→ What you will do
[1] In the forum thread about running a Campagnolo 11 cassette with Dura Ace 9000, why does JimmyD still plan to order a Shimano freehub body even though the Campy setup works? Answer in one to three sentences.
[2] Rewrite the rows as a JSON list of strings, one string per line and no blank lines, from the line with "common name: Song sparrow" up to and including the last line of the rows.

→ Reading passage
[BEGIN]

# Dura Ace 9000 with Campagnolo 11 cassette



## ejprez

Seeing how shimano had to slightly lengthen the freehub body to about the same lengths as Campy's, is it possible that a Campy 11 cassette will work with a Dura ace 9000 11 speed shifter/derailleur, if you your running the cassette on a campy freehub rear wheel?

Don't have exact measurements but almost looks like they would be close spacing wise. Anyone try this?


----------



## Sven_Nijs

» Shimano and Campagnolo 11 speed cassette compatibility Wheelworks.co.nz, Handbuilt wheels by Tristan Thomas


----------



## bikerjulio

*compatibility?*

View attachment 272015


spacing would appear to be near identical. however one user has had trouble getting the shifting as good when using a campy 11 wheel on a shimano 11 bike. WW thread discussing Weight Weenies • View topic - Shimano DA 9000 11sp - any compatibility with Campag 11sp?


----------



## JimmyD

This might be common knowledge by now but just in case anyone is researching this...

It works fine. I just installed DA 9070 Di2 but was waiting on the BB and still dont have a a shimano Freehub body on my wheels. Used it for the first couple weeks with Campy SR crank set, campy chain and campy 11spd cassette and it works perfectly. Have since installed the DA 9000 crank set and it still works perfectly...just not as pretty 

still havent ordered the shimano free hub body...but will do as Ultegra6800 cassettes are lighter than Chorus cassettes and almost half the price


----------



## SwiftSolo

Does anyone know if you can jump to a campy 29 tooth cog (12/29) and still make Dura ace di2 work?


----------



## willieboy

SwiftSolo said:


> Does anyone know if you can jump to a campy 29 tooth cog (12/29) and still make Dura ace di2 work?


Yup. Works fine.


----------



## JimmyD

willieboy said:


> Yup. Works fine.


Can i just confirm that the 29 (12-29) works fine with a standard short cage (SS) Di2 derailleur? this is good news!


----------



## willieboy

JimmyD said:


> Can i just confirm that the 29 (12-29) works fine with a standard short cage (SS) Di2 derailleur? this is good news!


I'm doing it with a standard short cage DI2 6870 rear. Had to adjust the limit screw about a quarter turn and everything is fine. 12-29 campy cassette and a compact Shimano crank.


----------



## ejprez

Been using my chorus 11 shifters with an ultegra 6800 cassette and chain while the crank is a FSA 46/36. Derailleurs are Athena. Shifts great, smooth and quick, not issues what so ever.

[END]

(Data records)
[BEGIN]

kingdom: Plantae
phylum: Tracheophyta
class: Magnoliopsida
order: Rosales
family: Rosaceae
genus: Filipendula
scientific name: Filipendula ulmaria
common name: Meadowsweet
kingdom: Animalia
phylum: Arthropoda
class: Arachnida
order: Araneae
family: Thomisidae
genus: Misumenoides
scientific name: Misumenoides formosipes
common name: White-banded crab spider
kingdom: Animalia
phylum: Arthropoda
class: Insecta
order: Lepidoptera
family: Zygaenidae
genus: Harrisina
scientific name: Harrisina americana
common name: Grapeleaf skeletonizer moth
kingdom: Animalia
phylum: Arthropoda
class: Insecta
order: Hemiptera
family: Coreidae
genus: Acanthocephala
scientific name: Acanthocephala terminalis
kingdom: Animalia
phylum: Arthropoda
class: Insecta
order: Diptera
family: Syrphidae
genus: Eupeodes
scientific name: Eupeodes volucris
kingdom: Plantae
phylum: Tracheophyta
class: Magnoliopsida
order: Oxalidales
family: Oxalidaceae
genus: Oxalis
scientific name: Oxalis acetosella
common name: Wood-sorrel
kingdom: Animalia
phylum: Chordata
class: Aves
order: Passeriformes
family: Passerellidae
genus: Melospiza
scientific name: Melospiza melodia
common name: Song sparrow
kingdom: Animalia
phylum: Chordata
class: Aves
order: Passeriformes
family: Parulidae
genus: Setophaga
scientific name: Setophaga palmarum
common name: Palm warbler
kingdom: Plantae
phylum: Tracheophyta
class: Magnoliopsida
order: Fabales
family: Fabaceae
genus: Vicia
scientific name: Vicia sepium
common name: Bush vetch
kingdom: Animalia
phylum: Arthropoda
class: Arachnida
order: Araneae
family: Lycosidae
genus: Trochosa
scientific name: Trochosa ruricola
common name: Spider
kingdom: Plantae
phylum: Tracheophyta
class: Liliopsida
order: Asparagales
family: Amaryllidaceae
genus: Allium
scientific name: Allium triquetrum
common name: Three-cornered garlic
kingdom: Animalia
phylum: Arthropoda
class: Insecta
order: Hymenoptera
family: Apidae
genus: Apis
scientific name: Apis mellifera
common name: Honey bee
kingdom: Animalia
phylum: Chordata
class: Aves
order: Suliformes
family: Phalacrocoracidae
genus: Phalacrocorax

[END]

→ The solutions
[1] JimmyD plans to get the Shimano freehub body because Ultegra 6800 cassettes are lighter than Chorus cassettes and cost almost half as much.

[2]
[
  "common name: Song sparrow",
  "kingdom: Animalia",
  "phylum: Chordata",
  "class: Aves",
  "order: Passeriformes",
  "family: Parulidae",
  "genus: Setophaga",
  "scientific name: Setophaga palmarum",
  "common name: Palm warbler",
  "kingdom: Plantae",
  "phylum: Tracheophyta",
  "class: Magnoliopsida",
  "order: Fabales",
  "family: Fabaceae",
  "genus: Vicia",
  "scientific name: Vicia sepium",
  "common name: Bush vetch",
  "kingdom: Animalia",
  "phylum: Arthropoda",
  "class: Arachnida",
  "order: Araneae",
  "family: Lycosidae",
  "genus: Trochosa",
  "scientific name: Trochosa ruricola",
  "common name: Spider",
  "kingdom: Plantae",
  "phylum: Tracheophyta",
  "class: Liliopsida",
  "order: Asparagales",
  "family: Amaryllidaceae",
  "genus: Allium",
  "scientific name: Allium triquetrum",
  "common name: Three-cornered garlic",
  "kingdom: Animalia",
  "phylum: Arthropoda",
  "class: Insecta",
  "order: Hymenoptera",
  "family: Apidae",
  "genus: Apis",
  "scientific name: Apis mellifera",
  "common name: Honey bee",
  "kingdom: Animalia",
  "phylum: Chordata",
  "class: Aves",
  "order: Suliformes",
  "family: Phalacrocoracidae",
  "genus: Phalacrocorax"
]